Point sur le seuillage
Le seuillage permet d'extraire le contour que l'on a détecté et de ne garder que les valeurs les plus significatives. On élimine ainsi les erreurs dues au bruit de l'image originale.
Approche gradient
Extraction des extréma locaux
On sélectionne les les passages par zéro de la dérivée de la norme du gradient dans la direction du gradient.
Pour cela, on détermine, pour un pixel p donné, les valeurs du gradient sur la droite passant par p et ayant pour direction celle de son gradient. On vérifie ensuite que le gradient en p est bien localement maximal sur cette droite.
Seuillage par hystérésis
On effectue ensuite un seuillage par hystérésis de l'image des maximums locaux (avec valeurs de la norme du gradient)
Le principe est d'utiliser deux seuils pour la norme du gradient : Sb (seuil bas) et Sh (seuil haut) et de sélectionner les pixels pour lesquels :
- la norme du gradient est supérieure à Sb;
- le pixel est connecté à un pixel pour lequel la norme du gradient est supérieure à Sh par un chemin constitué de pixels dont la norme du gradient est supérieure à Sb
Approche Laplacien
Extraction des des passages par zéro
Une fois le Laplacien calculé, on recherche ses passages par zéros et on crée une image de ces passages. Seuls les pixels pour lesquels le laplacien change de signe sont sélectionnés.
Seuillage
On élimine les points de trop faible gradient.

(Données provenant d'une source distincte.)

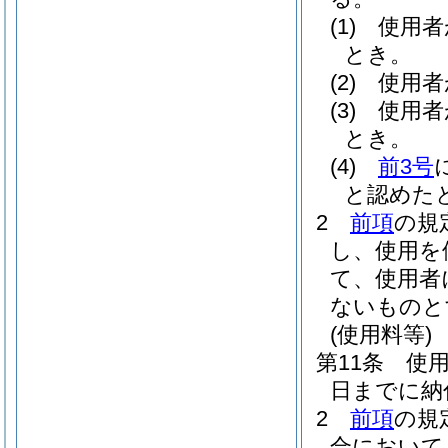
(1)
使用者
とき。
(2)
使用者
(3)
使用者
とき。
(4)
前3号
と認めた
2
前項
の規
し、使用を
て、使用者
ないものと
(使用料等)
第11条
使
日までに納
2
前項
の規
合において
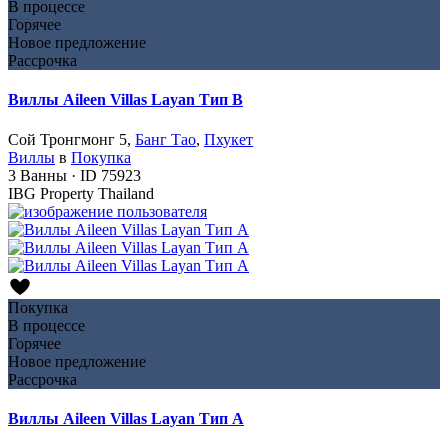
В процессе
Горячее
Новое предложение
Рассрочка
Виллы Aileen Villas Layan Тип B
Сой Тронгмонг 5,
Банг Тао
,
Пхукет
Виллы
в
Покупка
3
Ванны
·
ID
75923
IBG Property Thailand
Покупка
В процессе
Горячее
Новое предложение
Рассрочка
Виллы Aileen Villas Layan Тип А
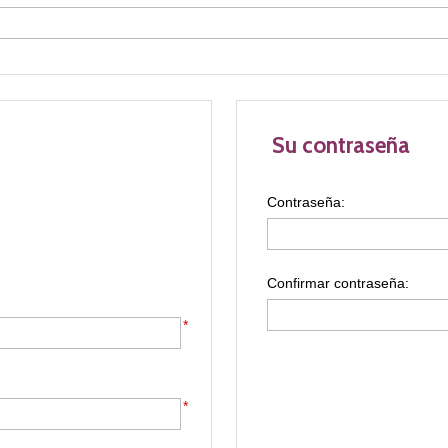
Su contraseña
Contraseña:
Confirmar contraseña:
*
*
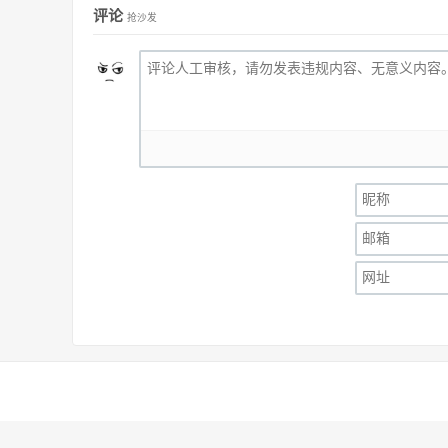
评论
抢沙发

Pour cela, on effectue un seuillage des passages par zéro.
L’élimination des passages par zéro de faible norme peut s'effectuer par :
- algorithme de seuillage quelconque. (Ex : algorithme de seuillage par hystérésis précédemment décrit pour l'approche gradient.)
- méthodes basée sur le suivi de frontières et sur un calcul local du gradient. Ainsi, les passages par zéro extraits définissent des lignes fermées délimitant les régions de points connexes où le laplacien est positif ou négatif.
Paramétrage du seuillage
Les deux paramètres du seuillage par hystérésis jouent sur la détection des contours. Le seuil bas sert à éliminer le bruit et le seuil haut permet d'écarter les faux contours qui peuvent avoir été détectés.

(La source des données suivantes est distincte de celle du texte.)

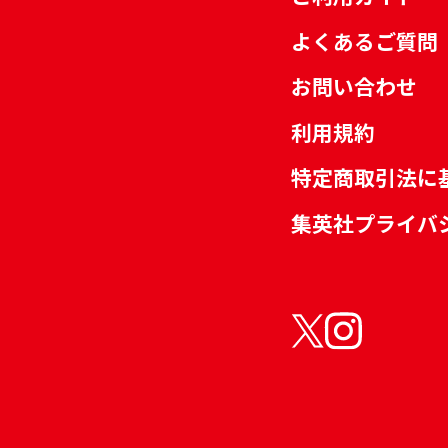
よくあるご質問
お問い合わせ
利用規約
特定商取引法に
集英社プライバ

Ainsi, plus le seuil bas sera faible et le seuil haut élevé, plus il y aura de contours détectés au détriment du bruitée. Il faut donc trouver un compromis.
Pré et post traitements
Pré-traitement
Les filtres larges de type Laplacien sont souvent précédés par des filtres passe-bas (filtres de lissage) à large support car ils sont très sensibles au bruit. Cela facilite le calcul de la dérivée. Pour cette opération, on choisit souvent un filtre gaussien. Or, ce filtre a le défaut de flouter l’image. La plupart du temps il faut donc combiner astucieusement filtre non linéaire et filtre linéaire. On peut aussi restaurer l’image afin d'en compenser les déformations.
Post-traitement
Les filtres passe-bas ou passe-haut peuvent aussi servir de finalisation à un filtrage pour réduire le bruit ou la quantité de détails par exemple.

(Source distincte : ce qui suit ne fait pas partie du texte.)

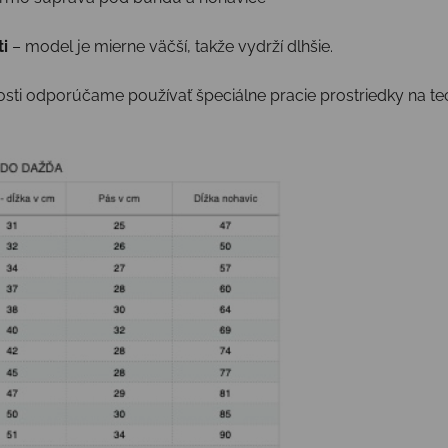
i
– model je mierne väčší, takže vydrží dlhšie.
sti odporúčame používať špeciálne pracie prostriedky na te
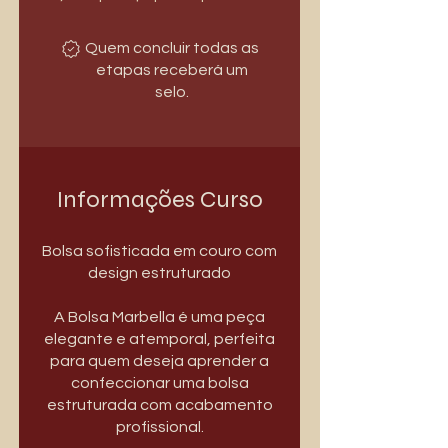
Quem concluir todas as
etapas receberá um
selo.
Informações Curso
Bolsa sofisticada em couro com
design estruturado
A Bolsa Marbella é uma peça
elegante e atemporal, perfeita
para quem deseja aprender a
confeccionar uma bolsa
estruturada com acabamento
profissional.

On peut ensuite passer à l'étape de segmentation qui doit permettre de réaliser une partition de l'image en ensembles connexes homogènes (régions) afin de faciliter leur liaison et d'opérer à une « fermeture des contours ».
Le principe de ces méthodes consiste à prolonger les extrémités des chaînes ouvertes (composantes connexes) générées par l’extraction des points contour.
Pour cela, on va utiliser la direction estimée du contour au point extrémité afin de déterminer les points voisins candidats au prolongement du contour. Il s'agit de ceux perturbant le moins cette direction.